La « Table des Six » pour en finir avec l’ère Erdogan
Erdogan a face à lui deux concurrents, mais un seul véritable adversaire : Kemal Kiliçdaroglu. A 74 ans, cet économiste de formation, est le candidat du Parti républicain du peuple (CHP, social-démocrate) fondé par le père de la Turquie moderne, Mustafa Kemal Atatürk. Il a regroupé autour de lui une coalition plurielle de six partis : la « Table des Six ».
Pour lancer sa candidature, M. Kiliçdaroglu a rapidement déminé ce qui pouvait apparaître comme un obstacle à sa campagne, dans une Turquie majoritairement sunnite : son appartenance à l’alévisme, branche hétérodoxe de l’islam, qu’il a évoquée dans une de ses vidéos, devenue virale sur les réseaux sociaux.
Sinan Ogan (55 ans) est le second candidat d’opposition sous les couleurs de l’alliance ATA, qui réunit quatre mouvements nationalistes.
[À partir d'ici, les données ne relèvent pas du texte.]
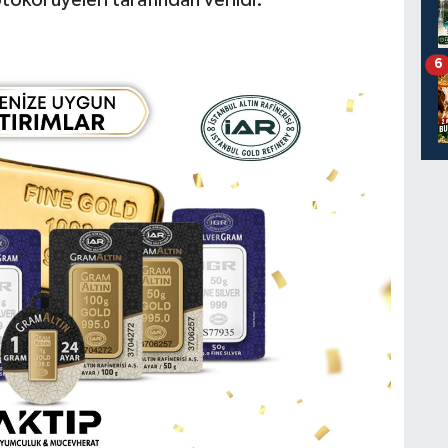
ol üyeleri tarafından verildi.
6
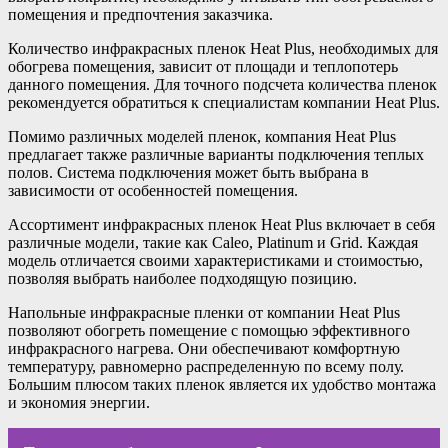
помещения и предпочтения заказчика.
Количество инфракрасных пленок Heat Plus, необходимых для
обогрева помещения, зависит от площади и теплопотерь
данного помещения. Для точного подсчета количества пленок
рекомендуется обратиться к специалистам компании Heat Plus.
Помимо различных моделей пленок, компания Heat Plus
предлагает также различные варианты подключения теплых
полов. Система подключения может быть выбрана в
зависимости от особенностей помещения.
Ассортимент инфракрасных пленок Heat Plus включает в себя
различные модели, такие как Caleo, Platinum и Grid. Каждая
модель отличается своими характеристиками и стоимостью,
позволяя выбрать наиболее подходящую позицию.
Напольные инфракрасные пленки от компании Heat Plus
позволяют обогреть помещение с помощью эффективного
инфракрасного нагрева. Они обеспечивают комфортную
температуру, равномерно распределенную по всему полу.
Большим плюсом таких пленок является их удобство монтажа
и экономия энергии.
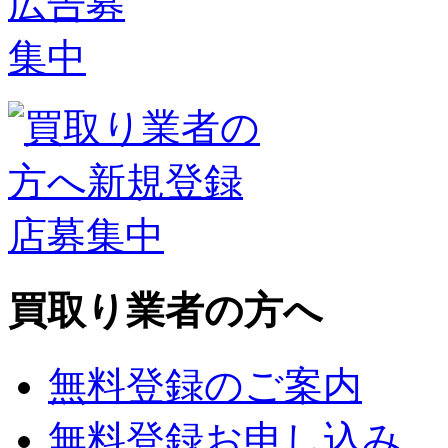
買取り業者の方へ
無料登録のご案内
無料登録お申し込み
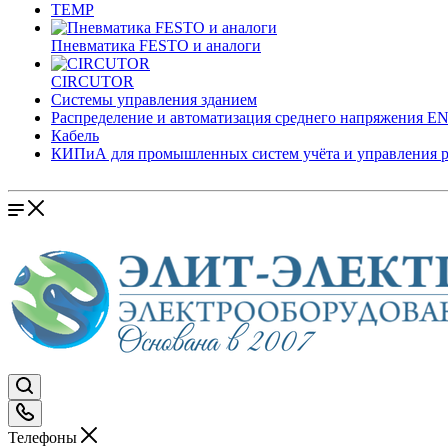
TEMP
Пневматика FESTO и аналоги
CIRCUTOR
Системы управления зданием
Распределение и автоматизация среднего напряжения 
Кабель
КИПиА для промышленных систем учёта и управления 
Телефоны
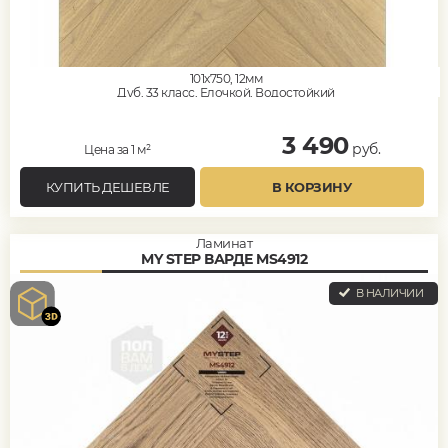
101x750, 12мм
Дуб, 33 класс, Елочкой, Водостойкий
3 490
руб.
Цена за 1 м²
КУПИТЬ ДЕШЕВЛЕ
В КОРЗИНУ
Ламинат
MY STEP ВАРДЕ MS4912
В НАЛИЧИИ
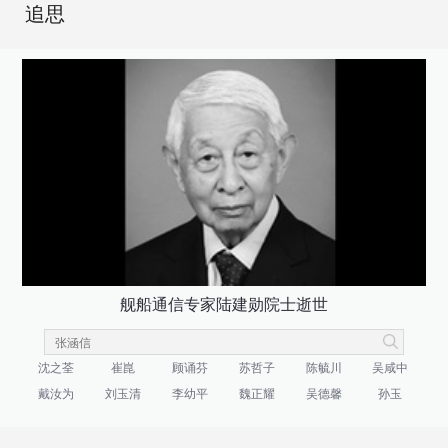
追思
舰船通信专家陆建勋院士逝世
沈之荃
崔崑
顾诵芬
苏哲子
陈毓川
吴咸中
戴汝为
刘玉清
李幼平
魏正耀
吴德馨
孙玉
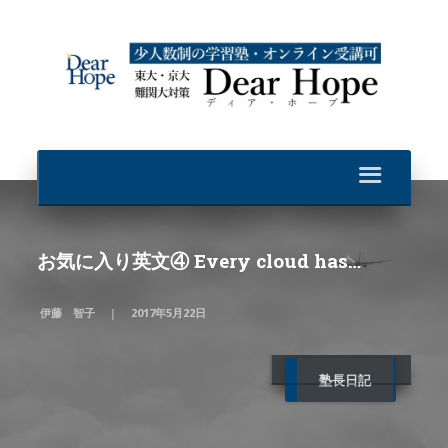
お気に入り英文④ Every cloud has…
伊藤 智子
2017年5月22日
塾長日記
Il obtient 4,8 % des intentions de vote. Muharrem Ince (59 ans), chef de file du Parti de la nation (nationaliste), qui était crédité de 2 % à 4 % des intentions de vote, a finalement retiré sa candidature à trois jours du scrutin, ce qui pourrait favoriser Kemal Kiliçdaroglu.
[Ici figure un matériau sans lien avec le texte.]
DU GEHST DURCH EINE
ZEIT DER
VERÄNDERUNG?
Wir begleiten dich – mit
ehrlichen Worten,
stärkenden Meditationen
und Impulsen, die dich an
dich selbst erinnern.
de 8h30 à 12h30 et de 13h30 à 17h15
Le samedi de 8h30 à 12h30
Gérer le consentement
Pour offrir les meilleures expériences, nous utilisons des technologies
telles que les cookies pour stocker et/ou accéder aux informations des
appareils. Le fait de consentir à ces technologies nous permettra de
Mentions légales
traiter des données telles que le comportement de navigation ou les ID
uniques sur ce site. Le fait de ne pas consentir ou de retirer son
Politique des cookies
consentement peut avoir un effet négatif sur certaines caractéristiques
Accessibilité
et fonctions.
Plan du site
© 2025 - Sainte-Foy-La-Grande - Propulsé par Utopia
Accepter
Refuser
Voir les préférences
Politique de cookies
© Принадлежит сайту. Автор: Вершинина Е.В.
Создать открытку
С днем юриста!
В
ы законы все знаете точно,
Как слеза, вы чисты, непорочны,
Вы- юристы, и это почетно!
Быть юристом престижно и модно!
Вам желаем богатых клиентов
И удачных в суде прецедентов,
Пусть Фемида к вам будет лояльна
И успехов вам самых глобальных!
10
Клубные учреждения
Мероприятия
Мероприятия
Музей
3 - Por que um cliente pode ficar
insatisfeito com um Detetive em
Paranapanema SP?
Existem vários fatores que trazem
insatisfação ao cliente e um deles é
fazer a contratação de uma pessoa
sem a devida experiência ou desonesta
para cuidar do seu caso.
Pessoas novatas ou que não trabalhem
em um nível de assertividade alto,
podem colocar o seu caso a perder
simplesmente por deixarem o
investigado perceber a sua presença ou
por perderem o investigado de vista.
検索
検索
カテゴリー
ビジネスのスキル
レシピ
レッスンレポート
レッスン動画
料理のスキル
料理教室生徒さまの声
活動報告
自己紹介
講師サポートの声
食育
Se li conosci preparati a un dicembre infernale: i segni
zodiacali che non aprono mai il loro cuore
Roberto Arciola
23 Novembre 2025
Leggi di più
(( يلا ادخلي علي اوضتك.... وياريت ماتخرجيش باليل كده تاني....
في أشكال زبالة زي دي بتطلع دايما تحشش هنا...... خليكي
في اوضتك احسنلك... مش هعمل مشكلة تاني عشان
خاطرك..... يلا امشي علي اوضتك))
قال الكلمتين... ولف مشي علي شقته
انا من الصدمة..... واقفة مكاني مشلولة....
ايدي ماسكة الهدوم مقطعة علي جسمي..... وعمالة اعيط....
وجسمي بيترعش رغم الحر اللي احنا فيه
Un programme d’opposition pour revenir à un système parlementaire
L’opposition promet l’abandon du régime présidentiel introduit en 2018 et le retour à une séparation stricte des pouvoirs. Elle veut revenir à un système parlementaire dans lequel les pouvoirs de l’exécutif seront confiés à un premier ministre élu par le Parlement. Le président sera élu pour un mandat unique de sept ans. Elle promet une « justice indépendante et impartiale » et la libération de nombreux prisonniers. La coalition, qui compte en son sein Le Bon Parti, influente formation nationaliste, n’a toutefois fait aucune proposition concrète pour résoudre la question kurde.
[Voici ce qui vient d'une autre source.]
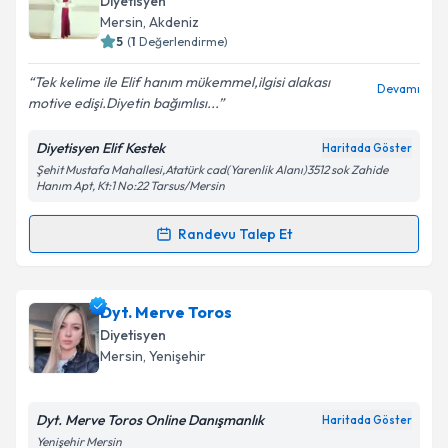
Diyetisyen
takvim hazırlandığında e-posta ile bilgilendireceğiz.
Mersin
, Akdeniz
5
(
1
Değerlendirme)
E-posta Adresiniz
Tek kelime ile Elif hanım mükemmel,ilgisi alakası
Devamı
motive edişi.Diyetin bağımlısı...
Diyetisyen Elif Kestek
Haritada Göster
Kişisel verilerimin işlenmesine ilişkin
Aydınlatma
Şehit Mustafa Mahallesi,Atatürk cad(Yarenlik Alanı)3512 sok Zahide
Metni
'ni okudum ve kişisel verilerimin belirtilen
Hanım Apt, Kt:1 No:22 Tarsus/Mersin
kapsamda işlenmesini kabul ediyorum.
Randevu Talep Et
Randevu Takvimi Talebi
Takvim Talebini Gönder
Dyt. Elif Kestek Özer
için randevu takvimi talebi
Dyt. Merve Toros
oluşturun. Size bu uzmandan randevu almanız için bir
Diyetisyen
takvim hazırlandığında e-posta ile bilgilendireceğiz.
Mersin
, Yenişehir
E-posta Adresiniz
Dyt. Merve Toros Online Danışmanlık
Haritada Göster
Yenişehir Mersin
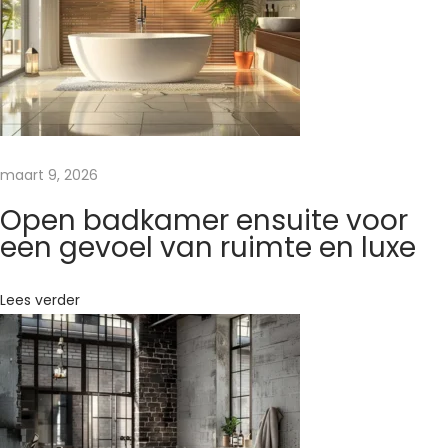
a
d
k
a
m
e
maart 9, 2026
r
a
Open badkamer ensuite voor
c
een gevoel van ruimte en luxe
c
e
Lees verder
s
s
o
i
r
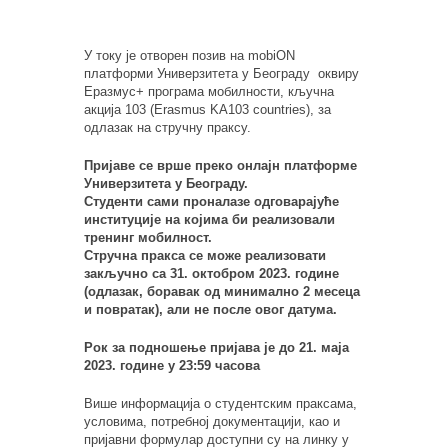
У току је отворен позив на mobiON
платформи Универзитета у Београду оквиру
Еразмус+ програма мобилности, кључна
акција 103 (Erasmus KA103 countries), за
одлазак на стручну праксу.
Пријаве се врше преко онлајн платформе
Универзитета у Београду.
С
туденти сами проналазе одговарају
ћ
е
институције на којима би реализовали
тренинг мобилност
.
Стручна пракса се може реализовати
закључно са 31. октобром 2023. године
(одлазак, боравак од минимално 2 месеца
и повратак), али не после овог датума.
Рок за подношење пријава је до
21
. маја
2023. године у 23:59
часова
Више информација о студентским праксама,
условима, потребној документацији, као и
пријавни формулар доступни су на линку у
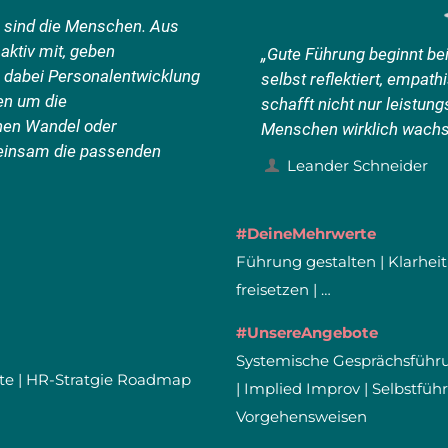
n sind die Menschen. Aus
aktiv mit, geben
„Gute Führung beginnt be
 dabei Personalentwicklung
selbst reflektiert, empat
en um die
schafft nicht nur leistung
hen Wandel oder
Menschen wirklich wachs
einsam die passenden
Leander Schneider
#DeineMehrwerte
Führung gestalten | Klarheit
freisetzen | …
#UnsereAngebote
Systemische Gesprächsführ
te | HR-Stratgie Roadmap
| Implied Improv | Selbstfüh
Vorgehensweisen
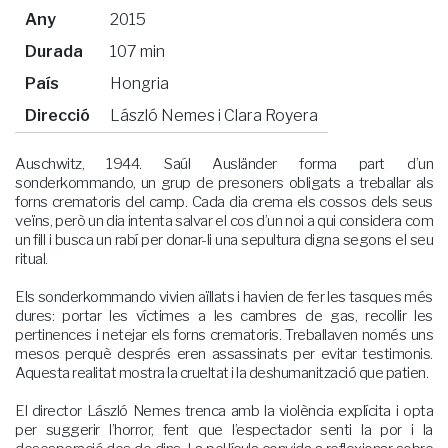
Any
2015
Durada
107 min
País
Hongria
Direcció
László Nemes i Clara Royera
Auschwitz, 1944. Saúl Ausländer forma part d’un
sonderkommando, un grup de presoners obligats a treballar als
forns crematoris del camp. Cada dia crema els cossos dels seus
veïns, però un dia intenta salvar el cos d’un noi a qui considera com
un fill i busca un rabí per donar-li una sepultura digna segons el seu
ritual.
Els sonderkommando vivien aïllats i havien de fer les tasques més
dures: portar les víctimes a les cambres de gas, recollir les
pertinences i netejar els forns crematoris. Treballaven només uns
mesos perquè després eren assassinats per evitar testimonis.
Aquesta realitat mostra la crueltat i la deshumanització que patien.
El director László Nemes trenca amb la violència explícita i opta
per suggerir l’horror, fent que l’espectador senti la por i la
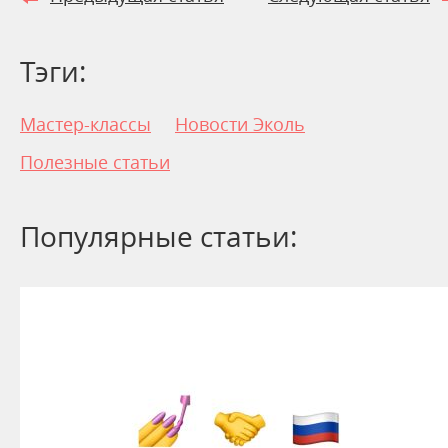
Тэги:
Мастер-классы
Новости Эколь
Полезные статьи
Популярные статьи:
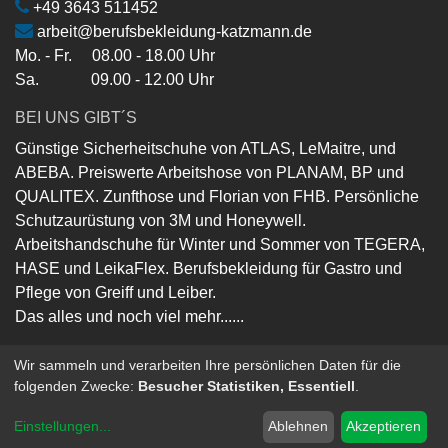
+49 3643 511452
arbeit@berufsbekleidung-katzmann.de
Mo. - Fr. 08.00 - 18.00 Uhr
Sa. 09.00 - 12.00 Uhr
BEI UNS GIBT´S
Günstige Sicherheitschuhe von ATLAS, LeMaitre, und
ABEBA. Preiswerte Arbeitshose von PLANAM, BP und
QUALITEX. Zunfthose und Florian von FHB. Persönliche
Schutzaurüstung von 3M und Honeywell.
Arbeitshandschuhe für Winter und Sommer von TEGERA,
HASE und LeikaFlex. Berufsbekleidung für Gastro und
Pflege von Greiff und Leiber.
Das alles und noch viel mehr......
Wir sammeln und verarbeiten Ihre persönlichen Daten für die
folgenden Zwecke:
Besucher Statistiken, Essentiell
.
Copyright ©
Berufsbekleidung-Katzmann-GmbH
Powered by
- Die #1
Open-Source eCommerce
Einstellungen
...
Ablehnen
Akzeptieren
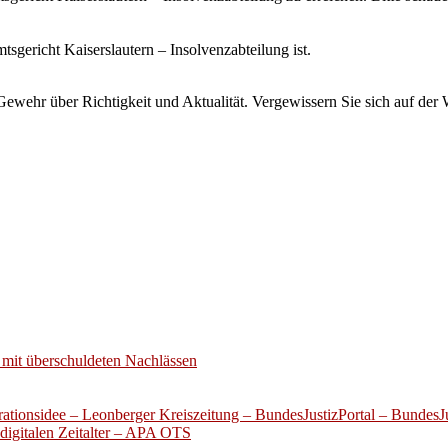
tsgericht Kaiserslautern – Insolvenzabteilung ist.
wehr über Richtigkeit und Aktualität. Vergewissern Sie sich auf der 
mit überschuldeten Nachlässen
ationsidee – Leonberger Kreiszeitung – BundesJustizPortal – BundesJu
digitalen Zeitalter – APA OTS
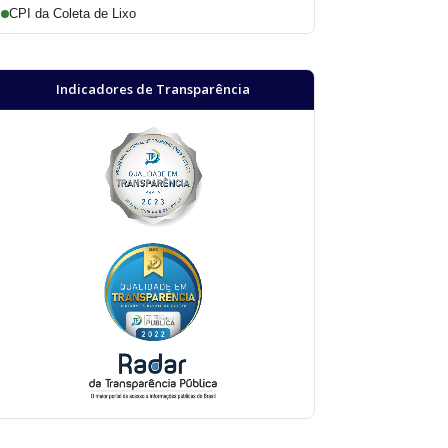
CPI da Coleta de Lixo
Indicadores de Transparência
Kemal Kiliçdaroglu veut inscrire le droit de porter le voile dans la loi, afin de rassurer les électrices qui redoutent que son parti, historiquement hostile au foulard, ne revienne sur certains acquis obtenus sous Erdogan. Dans un pays où l’inflation explose et où les signes d’appauvrissement de la population se multiplient, l’opposition assure qu’elle ramènera la hausse des prix « à un chiffre d’ici deux ans » et « rendra sa crédibilité à la livre turque ».
Consciente qu’Ankara a irrité ses alliés de l’Organisation du traité de l’Atlantique Nord (OTAN) en nouant en 2016 une relation privilégiée avec Moscou, « l’Alliance nationale promet de réaffirmer la vocation occidentale de la Turquie », a expliqué Ilke Toygür, professeure de géopolitique européenne à l’université Carlos III de Madrid, à l’Agence France-Presse. Mais l’opposition dit vouloir poursuivre un « dialogue équilibré » avec la Russie, afin de contribuer notamment à mettre fin au conflit en Ukraine. La priorité restera de renouer avec la Syrie de Bachar Al-Assad pour assurer le retour des 3,7 millions de réfugiés syriens vivant en Turquie, une promesse qui inquiète les défenseurs des droits humains.
Un renouvellement du Parlement attendu
Les électeurs doivent renouveler les 600 sièges de la Grande Assemblée nationale turque. Le Parlement (monocaméral) a vu ses pouvoirs limités par la réforme constitutionnelle adoptée en 2017, qui a doté la Turquie d’un régime présidentiel et autorise le chef de l’Etat à gouverner par décret. Une majorité d’opposition resterait un foyer de résistance idéologique si Erdogan demeure au pouvoir ; à l’inverse, une victoire de l’AKP et de ses alliés à la Grande Assemblée bloquerait les projets constitutionnels d’une coalition d’opposition élue à la présidence. Les députés sont élus pour cinq ans au scrutin proportionnel plurinominal à listes bloquées.
Par Jean-Philippe Lefief et Pierre Bouvier dans Le Monde du 14 mai 2023.